[GIVEN INFORMATION]

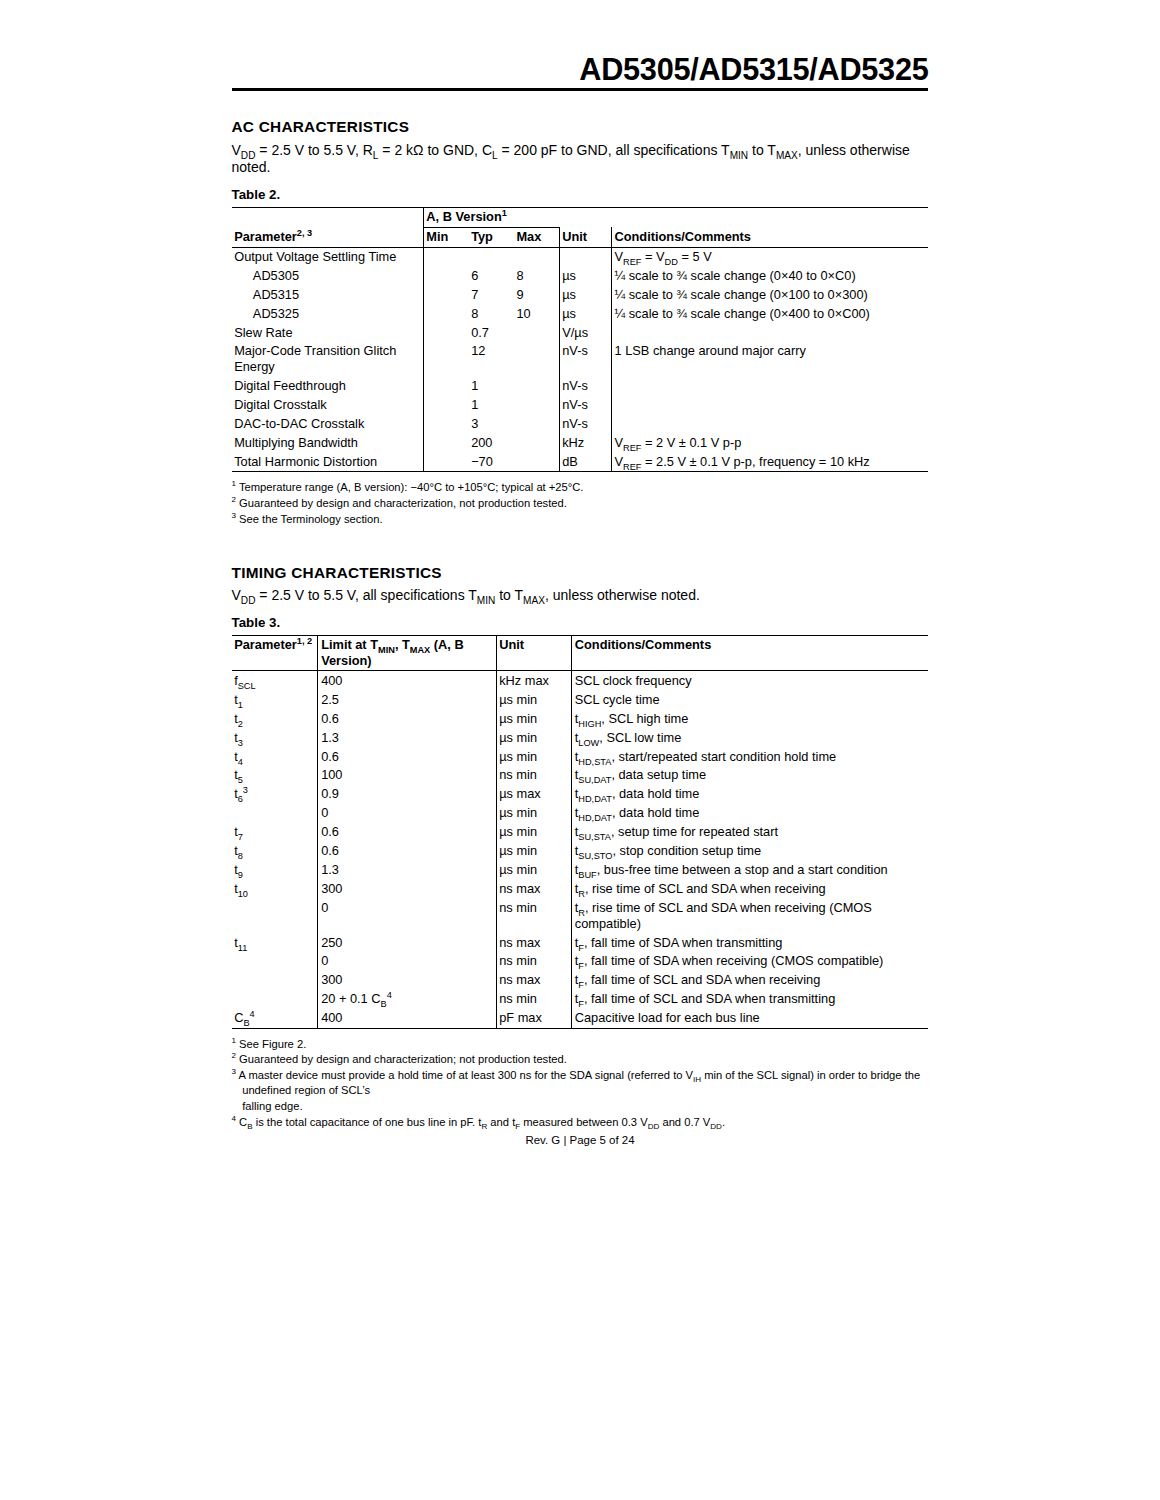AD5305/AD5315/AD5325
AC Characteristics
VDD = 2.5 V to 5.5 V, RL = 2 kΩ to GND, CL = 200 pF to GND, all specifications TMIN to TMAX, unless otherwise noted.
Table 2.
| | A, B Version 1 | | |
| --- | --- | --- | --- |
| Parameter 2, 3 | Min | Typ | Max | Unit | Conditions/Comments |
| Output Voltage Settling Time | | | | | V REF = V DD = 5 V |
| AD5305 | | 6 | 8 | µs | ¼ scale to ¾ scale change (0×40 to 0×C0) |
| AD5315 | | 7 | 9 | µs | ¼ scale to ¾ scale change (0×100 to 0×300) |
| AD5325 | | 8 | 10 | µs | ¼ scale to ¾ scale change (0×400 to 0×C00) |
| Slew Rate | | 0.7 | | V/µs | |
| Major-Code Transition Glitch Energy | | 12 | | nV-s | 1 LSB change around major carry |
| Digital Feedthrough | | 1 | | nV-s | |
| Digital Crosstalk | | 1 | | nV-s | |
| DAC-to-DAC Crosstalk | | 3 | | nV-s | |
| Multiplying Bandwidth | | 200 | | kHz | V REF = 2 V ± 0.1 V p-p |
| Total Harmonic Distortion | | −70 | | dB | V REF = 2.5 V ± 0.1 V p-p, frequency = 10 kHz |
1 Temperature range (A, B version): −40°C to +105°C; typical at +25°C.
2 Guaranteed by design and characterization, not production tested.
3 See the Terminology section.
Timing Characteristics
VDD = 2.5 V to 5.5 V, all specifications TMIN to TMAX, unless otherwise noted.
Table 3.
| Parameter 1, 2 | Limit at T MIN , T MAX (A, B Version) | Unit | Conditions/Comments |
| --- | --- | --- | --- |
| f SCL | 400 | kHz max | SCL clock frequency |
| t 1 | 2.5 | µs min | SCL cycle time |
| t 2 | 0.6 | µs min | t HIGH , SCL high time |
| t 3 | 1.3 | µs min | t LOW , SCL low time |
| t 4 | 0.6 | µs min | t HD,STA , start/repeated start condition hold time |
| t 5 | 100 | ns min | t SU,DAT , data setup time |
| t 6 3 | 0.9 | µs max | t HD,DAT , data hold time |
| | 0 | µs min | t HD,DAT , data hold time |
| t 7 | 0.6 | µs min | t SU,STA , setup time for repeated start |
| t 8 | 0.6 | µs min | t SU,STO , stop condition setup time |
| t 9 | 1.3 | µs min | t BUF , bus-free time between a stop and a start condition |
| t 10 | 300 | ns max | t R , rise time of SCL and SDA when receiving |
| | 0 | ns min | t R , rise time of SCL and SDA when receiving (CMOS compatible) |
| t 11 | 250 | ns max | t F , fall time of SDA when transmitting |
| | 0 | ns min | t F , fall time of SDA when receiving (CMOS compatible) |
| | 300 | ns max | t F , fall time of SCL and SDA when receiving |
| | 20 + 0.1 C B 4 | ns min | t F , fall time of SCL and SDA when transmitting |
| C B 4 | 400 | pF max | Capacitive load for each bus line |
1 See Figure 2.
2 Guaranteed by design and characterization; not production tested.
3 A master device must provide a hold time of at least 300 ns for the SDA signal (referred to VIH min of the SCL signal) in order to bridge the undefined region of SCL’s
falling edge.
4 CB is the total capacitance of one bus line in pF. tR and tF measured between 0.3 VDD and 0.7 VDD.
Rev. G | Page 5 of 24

[/GIVEN INFORMATION]

REQUIREMENT:
The lines to return are those holding the string "characterization" anywhere in the listing above.

ANSWER TO THIS TASK:
2 Guaranteed by design and characterization, not production tested.
2 Guaranteed by design and characterization; not production tested.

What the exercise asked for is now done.